O ator londrino já havia sido cotado para estrelar o primeiro filme, mas seu contrato com a série de televisão: “O Santo” o fez refutar da decisão. Diferente de Connery, Moore divertia-se muito interpretando o agente secreto (inclusive afirmando em entrevistas seu pouco interesse em levá-lo a sério, como quando perguntado sobre sua abordagem ou se havia lido os livros, ele sempre brincava com o fato de simplesmente aparecer no set de filmagem e interpretar ele próprio), fazendo questão de participar de outros projetos em papéis que satirizassem ou prestassem homenagens ao personagem, como em “Quem não Corre, Voa” (The Cannonball Run).

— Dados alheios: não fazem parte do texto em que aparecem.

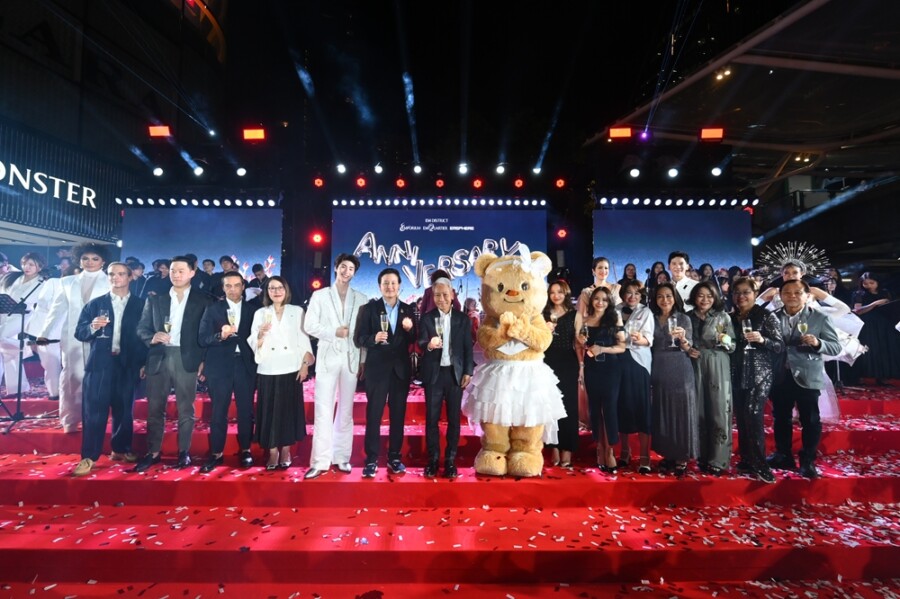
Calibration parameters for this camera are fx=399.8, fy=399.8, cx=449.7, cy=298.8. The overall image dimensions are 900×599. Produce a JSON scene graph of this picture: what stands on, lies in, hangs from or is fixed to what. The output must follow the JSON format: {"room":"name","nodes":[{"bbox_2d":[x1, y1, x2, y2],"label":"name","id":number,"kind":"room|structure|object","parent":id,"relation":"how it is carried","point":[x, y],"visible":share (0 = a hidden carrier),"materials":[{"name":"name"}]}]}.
{"room":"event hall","nodes":[
{"label":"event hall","id":0,"kind":"room"},
{"bbox_2d":[0,0,226,251],"label":"building","id":1,"kind":"structure","parent":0,"point":[37,20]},
{"bbox_2d":[0,160,98,208],"label":"illuminated sign","id":2,"kind":"object","parent":1,"relation":"attached to","point":[23,184],"visible":0.98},
{"bbox_2d":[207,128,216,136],"label":"stage light","id":3,"kind":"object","parent":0,"point":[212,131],"visible":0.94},
{"bbox_2d":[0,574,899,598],"label":"floor","id":4,"kind":"structure","parent":0,"point":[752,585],"materials":[{"name":"red carpet"}]},
{"bbox_2d":[0,373,899,598],"label":"stage","id":5,"kind":"structure","parent":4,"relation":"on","point":[39,481],"materials":[{"name":"red carpet"}]},
{"bbox_2d":[0,289,50,431],"label":"music stand","id":6,"kind":"object","parent":5,"relation":"on","point":[6,301],"visible":0.98,"materials":[{"name":"black metal"}]},
{"bbox_2d":[0,254,51,394],"label":"woman","id":7,"kind":"object","parent":5,"relation":"on","point":[29,262],"visible":0.77},
{"bbox_2d":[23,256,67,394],"label":"person","id":8,"kind":"object","parent":5,"relation":"on","point":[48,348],"visible":0.56},
{"bbox_2d":[40,242,113,430],"label":"man","id":9,"kind":"object","parent":5,"relation":"on","point":[88,275],"visible":0.69},
{"bbox_2d":[72,260,146,476],"label":"man","id":10,"kind":"object","parent":5,"relation":"on","point":[111,306],"visible":0.88},
{"bbox_2d":[96,306,108,338],"label":"champagne glass","id":11,"kind":"object","parent":10,"relation":"in","point":[104,316],"visible":0.98,"materials":[{"name":"clear glass"}]},
{"bbox_2d":[126,258,145,297],"label":"person","id":12,"kind":"object","parent":5,"relation":"on","point":[136,264],"visible":0.45},
{"bbox_2d":[144,259,172,296],"label":"person","id":13,"kind":"object","parent":5,"relation":"on","point":[161,264],"visible":0.47},
{"bbox_2d":[136,257,208,470],"label":"man","id":14,"kind":"object","parent":5,"relation":"on","point":[182,283],"visible":0.94},
{"bbox_2d":[162,315,171,341],"label":"champagne glass","id":15,"kind":"object","parent":14,"relation":"in","point":[166,323],"visible":0.96,"materials":[{"name":"clear glass"}]},
{"bbox_2d":[197,257,217,296],"label":"person","id":16,"kind":"object","parent":5,"relation":"on","point":[206,268],"visible":0.59},
{"bbox_2d":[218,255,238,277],"label":"person","id":17,"kind":"object","parent":5,"relation":"on","point":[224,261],"visible":0.37},
{"bbox_2d":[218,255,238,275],"label":"person","id":18,"kind":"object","parent":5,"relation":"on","point":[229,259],"visible":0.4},
{"bbox_2d":[198,271,260,470],"label":"man","id":19,"kind":"object","parent":5,"relation":"on","point":[242,374],"visible":0.93},
{"bbox_2d":[227,307,237,332],"label":"champagne glass","id":20,"kind":"object","parent":19,"relation":"in","point":[231,316],"visible":0.94,"materials":[{"name":"clear glass"}]},
{"bbox_2d":[249,262,269,300],"label":"person","id":21,"kind":"object","parent":5,"relation":"on","point":[254,268],"visible":0.45},
{"bbox_2d":[247,275,312,474],"label":"woman","id":22,"kind":"object","parent":5,"relation":"on","point":[298,357],"visible":0.94},
{"bbox_2d":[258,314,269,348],"label":"champagne glass","id":23,"kind":"object","parent":22,"relation":"in","point":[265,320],"visible":0.98,"materials":[{"name":"clear"}]},
{"bbox_2d":[304,253,368,477],"label":"man","id":24,"kind":"object","parent":5,"relation":"on","point":[330,308],"visible":0.97},
{"bbox_2d":[354,266,418,477],"label":"man","id":25,"kind":"object","parent":5,"relation":"on","point":[384,376],"visible":0.99},
{"bbox_2d":[379,312,388,343],"label":"champagne glass","id":26,"kind":"object","parent":25,"relation":"in","point":[383,322],"visible":0.98,"materials":[{"name":"clear glass"}]},
{"bbox_2d":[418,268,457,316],"label":"person","id":27,"kind":"object","parent":5,"relation":"on","point":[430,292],"visible":0.32},
{"bbox_2d":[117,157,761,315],"label":"stage","id":28,"kind":"object","parent":5,"relation":"on","point":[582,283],"visible":0.56,"materials":[{"name":"black"}]},
{"bbox_2d":[152,165,164,176],"label":"stage light","id":29,"kind":"object","parent":28,"relation":"attached to","point":[157,172],"visible":0.95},
{"bbox_2d":[148,125,171,137],"label":"stage light","id":30,"kind":"object","parent":28,"relation":"attached to","point":[154,131],"visible":0.88,"materials":[{"name":"red"}]},
{"bbox_2d":[117,197,279,207],"label":"light bar","id":31,"kind":"object","parent":28,"relation":"attached to","point":[129,201],"visible":0.96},
{"bbox_2d":[192,164,204,176],"label":"stage light","id":32,"kind":"object","parent":28,"relation":"attached to","point":[198,172],"visible":0.97,"materials":[{"name":"white"}]},
{"bbox_2d":[120,206,282,282],"label":"led screen","id":33,"kind":"object","parent":28,"relation":"attached to","point":[177,226],"visible":0.75,"materials":[{"name":"blue"}]},
{"bbox_2d":[236,166,247,176],"label":"stage light","id":34,"kind":"object","parent":28,"relation":"attached to","point":[240,172],"visible":0.96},
{"bbox_2d":[242,127,266,140],"label":"stage light","id":35,"kind":"object","parent":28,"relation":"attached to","point":[252,133],"visible":0.94,"materials":[{"name":"red"}]},
{"bbox_2d":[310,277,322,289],"label":"stage light","id":36,"kind":"object","parent":28,"relation":"attached to","point":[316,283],"visible":0.81,"materials":[{"name":"red"}]},
{"bbox_2d":[310,231,324,244],"label":"stage light","id":37,"kind":"object","parent":28,"relation":"attached to","point":[316,238],"visible":0.97,"materials":[{"name":"red"}]},
{"bbox_2d":[313,176,324,187],"label":"stage light","id":38,"kind":"object","parent":28,"relation":"attached to","point":[317,182],"visible":0.97,"materials":[{"name":"red"}]},
{"bbox_2d":[335,162,346,173],"label":"stage light","id":39,"kind":"object","parent":28,"relation":"attached to","point":[340,168],"visible":0.97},
{"bbox_2d":[355,176,366,187],"label":"stage light","id":40,"kind":"object","parent":28,"relation":"attached to","point":[361,180],"visible":0.98,"materials":[{"name":"red"}]},
{"bbox_2d":[373,163,383,174],"label":"stage light","id":41,"kind":"object","parent":28,"relation":"attached to","point":[377,168],"visible":0.97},
{"bbox_2d":[394,177,406,187],"label":"stage light","id":42,"kind":"object","parent":28,"relation":"attached to","point":[400,182],"visible":0.98,"materials":[{"name":"red"}]},
{"bbox_2d":[412,163,422,174],"label":"stage light","id":43,"kind":"object","parent":28,"relation":"attached to","point":[416,170],"visible":0.97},
{"bbox_2d":[434,177,444,187],"label":"stage light","id":44,"kind":"object","parent":28,"relation":"attached to","point":[439,182],"visible":0.98,"materials":[{"name":"red"}]},
{"bbox_2d":[330,197,548,207],"label":"light bar","id":45,"kind":"object","parent":28,"relation":"attached to","point":[388,201],"visible":0.96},
{"bbox_2d":[332,205,549,303],"label":"led screen","id":46,"kind":"object","parent":28,"relation":"attached to","point":[339,212],"visible":0.75,"materials":[{"name":"blue"}]},
{"bbox_2d":[457,162,468,174],"label":"stage light","id":47,"kind":"object","parent":28,"relation":"attached to","point":[464,168],"visible":0.98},
{"bbox_2d":[471,177,483,188],"label":"stage light","id":48,"kind":"object","parent":28,"relation":"attached to","point":[478,184],"visible":0.98,"materials":[{"name":"red"}]},
{"bbox_2d":[495,162,506,174],"label":"stage light","id":49,"kind":"object","parent":28,"relation":"attached to","point":[501,168],"visible":0.98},
{"bbox_2d":[513,177,524,188],"label":"stage light","id":50,"kind":"object","parent":28,"relation":"attached to","point":[516,182],"visible":0.98,"materials":[{"name":"red"}]},
{"bbox_2d":[532,164,542,174],"label":"stage light","id":51,"kind":"object","parent":28,"relation":"attached to","point":[536,170],"visible":0.95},
{"bbox_2d":[554,177,565,188],"label":"stage light","id":52,"kind":"object","parent":28,"relation":"attached to","point":[560,182],"visible":0.98,"materials":[{"name":"red"}]},
{"bbox_2d":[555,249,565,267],"label":"speaker","id":53,"kind":"object","parent":28,"relation":"attached to","point":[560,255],"visible":0.94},
{"bbox_2d":[556,227,567,238],"label":"stage light","id":54,"kind":"object","parent":28,"relation":"attached to","point":[564,234],"visible":0.97,"materials":[{"name":"red"}]},
{"bbox_2d":[608,126,631,138],"label":"stage light","id":55,"kind":"object","parent":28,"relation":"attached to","point":[622,133],"visible":0.95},
{"bbox_2d":[628,167,640,178],"label":"stage light","id":56,"kind":"object","parent":28,"relation":"attached to","point":[634,173],"visible":0.97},
{"bbox_2d":[666,167,679,178],"label":"stage light","id":57,"kind":"object","parent":28,"relation":"attached to","point":[673,173],"visible":0.97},
{"bbox_2d":[595,207,752,282],"label":"led screen","id":58,"kind":"object","parent":28,"relation":"attached to","point":[638,259],"visible":0.77,"materials":[{"name":"blue"}]},
{"bbox_2d":[596,196,759,207],"label":"light bar","id":59,"kind":"object","parent":28,"relation":"attached to","point":[636,201],"visible":0.96,"materials":[{"name":"black"}]},
{"bbox_2d":[699,127,724,140],"label":"stage light","id":60,"kind":"object","parent":28,"relation":"attached to","point":[708,133],"visible":0.89,"materials":[{"name":"red"}]},
{"bbox_2d":[710,165,722,177],"label":"stage light","id":61,"kind":"object","parent":28,"relation":"attached to","point":[715,172],"visible":0.96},
{"bbox_2d":[417,279,473,477],"label":"man","id":62,"kind":"object","parent":5,"relation":"on","point":[464,350],"visible":0.99},
{"bbox_2d":[434,315,444,345],"label":"champagne glass","id":63,"kind":"object","parent":62,"relation":"in","point":[439,327],"visible":0.94,"materials":[{"name":"clear glass"}]},
{"bbox_2d":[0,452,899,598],"label":"confetti","id":64,"kind":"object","parent":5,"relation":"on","point":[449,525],"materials":[{"name":"white paper"}]},
{"bbox_2d":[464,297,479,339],"label":"person","id":65,"kind":"object","parent":5,"relation":"on","point":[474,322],"visible":0.5},
{"bbox_2d":[463,244,564,477],"label":"mascot","id":66,"kind":"object","parent":5,"relation":"on","point":[504,315],"visible":0.98},
{"bbox_2d":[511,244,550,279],"label":"hair bow","id":67,"kind":"object","parent":66,"relation":"on","point":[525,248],"visible":0.83,"materials":[{"name":"white fabric"}]},
{"bbox_2d":[541,278,581,467],"label":"woman","id":68,"kind":"object","parent":5,"relation":"on","point":[564,320],"visible":0.69},
{"bbox_2d":[579,256,618,317],"label":"woman","id":69,"kind":"object","parent":5,"relation":"on","point":[604,262],"visible":0.41},
{"bbox_2d":[580,286,628,471],"label":"woman","id":70,"kind":"object","parent":5,"relation":"on","point":[590,393],"visible":0.95},
{"bbox_2d":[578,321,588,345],"label":"wine glass","id":71,"kind":"object","parent":70,"relation":"in","point":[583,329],"visible":0.95,"materials":[{"name":"glass"}]},
{"bbox_2d":[621,263,637,283],"label":"person","id":72,"kind":"object","parent":5,"relation":"on","point":[631,269],"visible":0.45},
{"bbox_2d":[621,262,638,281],"label":"person","id":73,"kind":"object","parent":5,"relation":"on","point":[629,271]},
{"bbox_2d":[615,277,655,471],"label":"woman","id":74,"kind":"object","parent":5,"relation":"on","point":[636,285],"visible":0.68},
{"bbox_2d":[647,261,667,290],"label":"person","id":75,"kind":"object","parent":5,"relation":"on","point":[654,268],"visible":0.4},
{"bbox_2d":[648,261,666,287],"label":"person","id":76,"kind":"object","parent":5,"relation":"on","point":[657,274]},
{"bbox_2d":[649,281,700,475],"label":"woman","id":77,"kind":"object","parent":5,"relation":"on","point":[661,395],"visible":0.9},
{"bbox_2d":[669,314,680,346],"label":"champagne glass","id":78,"kind":"object","parent":77,"relation":"in","point":[675,320],"visible":0.98,"materials":[{"name":"clear glass"}]},
{"bbox_2d":[667,251,698,309],"label":"man","id":79,"kind":"object","parent":5,"relation":"on","point":[680,273],"visible":0.53},
{"bbox_2d":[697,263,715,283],"label":"person","id":80,"kind":"object","parent":5,"relation":"on","point":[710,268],"visible":0.34},
{"bbox_2d":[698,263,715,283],"label":"person","id":81,"kind":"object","parent":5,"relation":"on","point":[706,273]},
{"bbox_2d":[688,282,736,474],"label":"woman","id":82,"kind":"object","parent":5,"relation":"on","point":[701,367],"visible":0.78},
{"bbox_2d":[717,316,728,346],"label":"champagne glass","id":83,"kind":"object","parent":82,"relation":"in","point":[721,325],"visible":0.97,"materials":[{"name":"glass"}]},
{"bbox_2d":[728,278,783,479],"label":"woman","id":84,"kind":"object","parent":5,"relation":"on","point":[745,301],"visible":0.79},
{"bbox_2d":[741,318,754,350],"label":"champagne glass","id":85,"kind":"object","parent":84,"relation":"in","point":[749,327],"visible":0.98,"materials":[{"name":"clear glass"}]},
{"bbox_2d":[766,277,840,478],"label":"man","id":86,"kind":"object","parent":5,"relation":"on","point":[796,311],"visible":0.83},
{"bbox_2d":[798,318,808,344],"label":"champagne glass","id":87,"kind":"object","parent":86,"relation":"in","point":[804,325],"visible":0.96,"materials":[{"name":"clear glass"}]},
{"bbox_2d":[758,247,865,422],"label":"woman","id":88,"kind":"object","parent":5,"relation":"on","point":[793,273],"visible":0.42},
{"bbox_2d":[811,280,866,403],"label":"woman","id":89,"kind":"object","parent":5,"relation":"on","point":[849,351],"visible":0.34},
{"bbox_2d":[853,272,899,383],"label":"woman","id":90,"kind":"object","parent":5,"relation":"on","point":[879,323],"visible":0.84},
{"bbox_2d":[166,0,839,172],"label":"night sky","id":91,"kind":"structure","parent":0,"point":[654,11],"materials":[{"name":"black"}]},
{"bbox_2d":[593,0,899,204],"label":"canopy roof","id":92,"kind":"structure","parent":0,"point":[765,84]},
{"bbox_2d":[638,129,650,141],"label":"stage light","id":93,"kind":"object","parent":92,"relation":"hanging from","point":[643,137],"visible":0.92,"materials":[{"name":"purple"}]},
{"bbox_2d":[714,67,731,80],"label":"ceiling light","id":94,"kind":"object","parent":92,"relation":"attached to","point":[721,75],"visible":0.88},
{"bbox_2d":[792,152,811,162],"label":"ceiling light","id":95,"kind":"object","parent":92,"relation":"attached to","point":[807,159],"visible":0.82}
]}

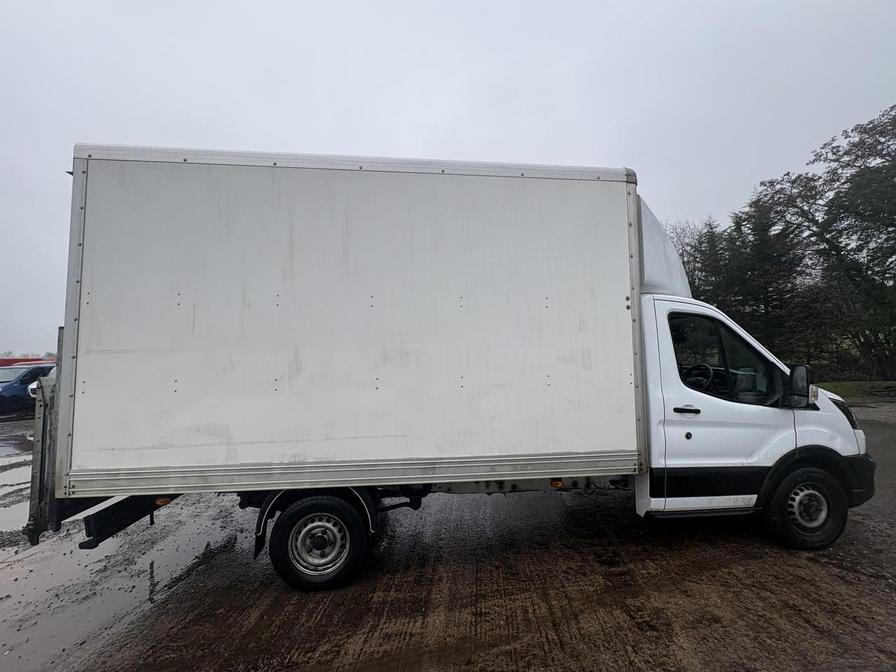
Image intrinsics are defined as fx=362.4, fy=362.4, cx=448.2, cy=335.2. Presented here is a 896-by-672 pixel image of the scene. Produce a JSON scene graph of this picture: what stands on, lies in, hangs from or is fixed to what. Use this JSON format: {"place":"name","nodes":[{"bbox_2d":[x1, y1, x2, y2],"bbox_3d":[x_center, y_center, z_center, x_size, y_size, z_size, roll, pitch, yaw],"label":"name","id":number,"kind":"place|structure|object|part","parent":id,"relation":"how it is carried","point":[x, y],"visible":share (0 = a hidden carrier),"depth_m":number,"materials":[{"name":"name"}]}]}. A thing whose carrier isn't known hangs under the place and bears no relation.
{"place":"outdoors","nodes":[
{"label":"outdoors","id":0,"kind":"place"},
{"bbox_2d":[0,396,895,671],"label":"muddy ground","id":1,"kind":"structure","parent":0,"point":[516,642],"materials":[{"name":"brown"}]},
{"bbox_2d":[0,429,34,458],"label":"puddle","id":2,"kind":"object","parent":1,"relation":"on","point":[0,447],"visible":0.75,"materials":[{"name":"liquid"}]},
{"bbox_2d":[0,364,54,415],"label":"blue car","id":3,"kind":"object","parent":1,"relation":"on","point":[15,390],"visible":0.63,"depth_m":12.15,"materials":[{"name":"blue metal"}]},
{"bbox_2d":[0,422,240,671],"label":"puddle","id":4,"kind":"object","parent":1,"relation":"on","point":[0,552],"visible":0.51,"materials":[{"name":"grey liquid"}]},
{"bbox_2d":[15,147,878,595],"bbox_3d":[0.271,0.333,4.065,7.862,3.694,2.776,-1,-2,-5],"label":"box truck","id":5,"kind":"object","parent":1,"relation":"on","point":[62,415],"visible":0.97,"depth_m":2.96,"materials":[{"name":"white metal"}]},
{"label":"door handle","id":6,"kind":"part","parent":5,"relation":"part of","materials":[{"name":"black plastic"}]},
{"label":"door handle","id":7,"kind":"part","parent":5,"relation":"part of","materials":[{"name":"plastic"}]},
{"bbox_2d":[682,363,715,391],"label":"steering wheel","id":8,"kind":"object","parent":5,"relation":"in","point":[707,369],"visible":0.49,"depth_m":3.40,"materials":[{"name":"black plastic"}]},
{"bbox_2d":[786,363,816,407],"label":"side mirror","id":9,"kind":"object","parent":5,"relation":"attached to","point":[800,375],"visible":0.94,"depth_m":3.28,"materials":[{"name":"black mirror"}]},
{"label":"wheel","id":10,"kind":"part","parent":5,"relation":"part of","materials":[{"name":"black rubber"}]},
{"label":"hub","id":11,"kind":"part","parent":5,"relation":"part of","materials":[{"name":"metal"}]},
{"label":"headlight","id":12,"kind":"part","parent":5,"relation":"part of","materials":[{"name":"black plastic"}]},
{"label":"bumper","id":13,"kind":"part","parent":5,"relation":"part of","materials":[{"name":"black plastic"}]},
{"bbox_2d":[0,0,895,357],"label":"sky","id":14,"kind":"structure","parent":0,"point":[366,4],"materials":[{"name":"grey"}]},
{"label":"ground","id":15,"kind":"structure","parent":0},
{"bbox_2d":[0,356,56,367],"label":"red vehicle","id":16,"kind":"object","parent":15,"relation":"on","point":[10,360],"visible":0.18,"depth_m":17.92,"materials":[{"name":"red"}]},
{"bbox_2d":[663,217,718,292],"bbox_3d":[16.138,-2.852,24.825,6.441,10.488,6.371,-3,-3,42],"label":"bare tree","id":17,"kind":"object","parent":15,"relation":"on","point":[681,243],"visible":0.25,"depth_m":24.08,"materials":[{"name":"plant"}]},
{"bbox_2d":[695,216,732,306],"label":"conifer tree","id":18,"kind":"object","parent":15,"relation":"on","point":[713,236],"visible":0.27,"depth_m":23.73,"materials":[{"name":"plant"}]},
{"bbox_2d":[719,203,807,354],"bbox_3d":[18.393,-2.638,21.128,4.675,10.033,4.765,-1,-2,-5],"label":"conifer tree","id":19,"kind":"object","parent":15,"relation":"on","point":[768,260],"visible":0.53,"depth_m":20.58,"materials":[{"name":"plant"}]},
{"bbox_2d":[816,380,895,402],"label":"grass strip","id":20,"kind":"object","parent":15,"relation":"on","point":[854,384],"visible":0.45,"depth_m":14.08,"materials":[{"name":"green plant"}]},
{"bbox_2d":[748,104,895,379],"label":"tree","id":21,"kind":"object","parent":20,"relation":"on","point":[848,151],"visible":0.98,"depth_m":15.26,"materials":[{"name":"plant"}]}
]}

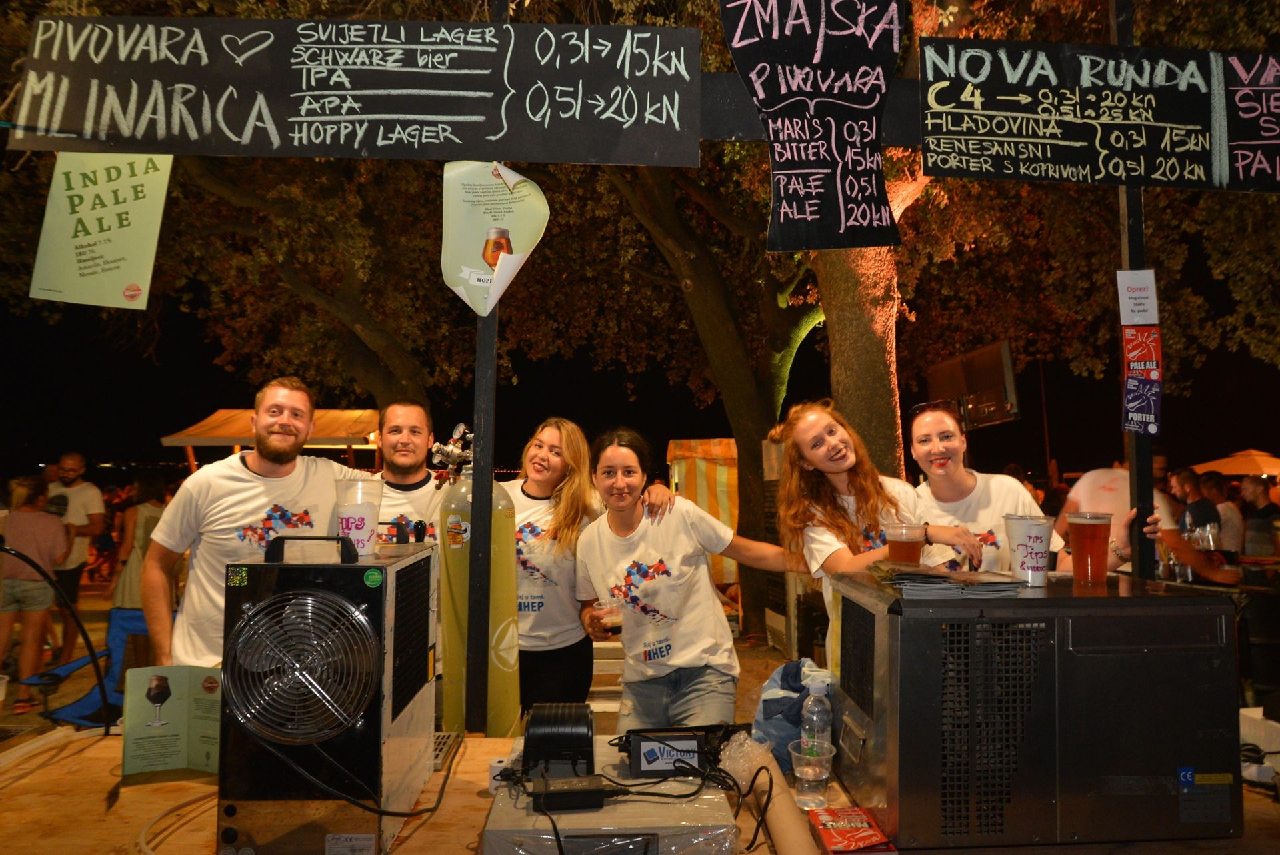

Moore não fugia da estigmatização, mas sim, tirava proveito de sua sorte. O roteirista aproveitou-se da persona bem-humorada do ator, criando várias cenas cômicas para o filme, sequências que não iriam se encaixar na forma de atuar de Connery.

Mankiewicz queria ter escolhido uma atriz negra para o papel da Bond Girl cartomante Solitaire, mas os produtores preferiram seguir o conceito do livro original e decidiram-se pela bailarina e atriz inglesa Jane Seymour. Para o papel do vilão Kananga/Mr. Big foi escolhido o ator americano Yaphet Kotto. Para o papel do capanga Tee Hee escolheram o atorJulius W. Harris. O personagem ficou famoso por portar um braço de aço no lugar de seu original, que havia sido devorado por crocodilos.

Completando o exótico trio de vilões, o misterioso Barão Samedi, praticante de Vodu, foi interpretado por Geoffrey Holder, escolhido por suas habilidades como bailarino e por sua altura (dois metros e vinte), fator que deu um toque sobrenatural inegável ao seu personagem. Foi a partir deste filme que os produtores escolheram utilizar somente o título e alguns personagens dos livros de Ian Fleming, atendo-se por vezes apenas ao tema central ou menos que isto. Uma decisão arriscada, mas que obteve êxito.

A trama inicia-se com a eliminação de três agentes do MI6 em solo americano, todos com uma coisa em comum, estavam vigiando o político Dr. Kananga, chefe de uma ilha das Caraíbas, San Monique. O que haveria por trás destes crimes? Com a ajuda de seu amigo do FBI: Felix Leiter (vivido desta vez por David Hedison), James Bond visita o restaurante “Fillet of Soul” no centro do Harlem, cujo proprietário é o gângster recluso e enigmático chamado Mr. Big, envolvido em um ardiloso plano envolvendo a construção de um império sustentado pela distribuição de psicotrópicos. Solitaire, uma cartomante e sacerdotisa pura que recebe ordens diretas de seu patrocinador: Kananga, irá obviamente se apaixonar pelo espião.

Como o compositor John Barry não estava disponível na época, foi chamado o “quinto Beatle” George Martin, que trouxe influências do Rock e da música jamaicana para a trilha. Paul McCartney interpretou a canção-título e a alçou ao segundo lugar no top da Billboard. “Live and Let Die” também foi indicada ao Oscar de melhor tema musical, mas perdeu para o trabalho de Marvin Hamlisch em “Nosso Amor de Ontem” (The Way we Were).

Dentre as várias cenas marcantes do filme, vale destacar a inconsequente perseguição de lanchas sobre a Baía da Louisiana, a eletrizante fuga de Bond e Solitaire em um ônibus de dois andares e a tensa sequência em que o agente se vê em uma pequena ilha cercada de crocodilos famintos por todos os lados.

O diretor Guy Hamilton conseguiu o impensável: deu ao mundo um novo 007, totalmente diferente do interpretado por Connery e Lazenby, em um filme criativo e corajoso. Roger Moore ofereceu ao público um agente mais humano e bem-humorado, cativando um enorme número de fãs no mundo todo.

O caminho estava pavimentado para a década mais divertida da franquia.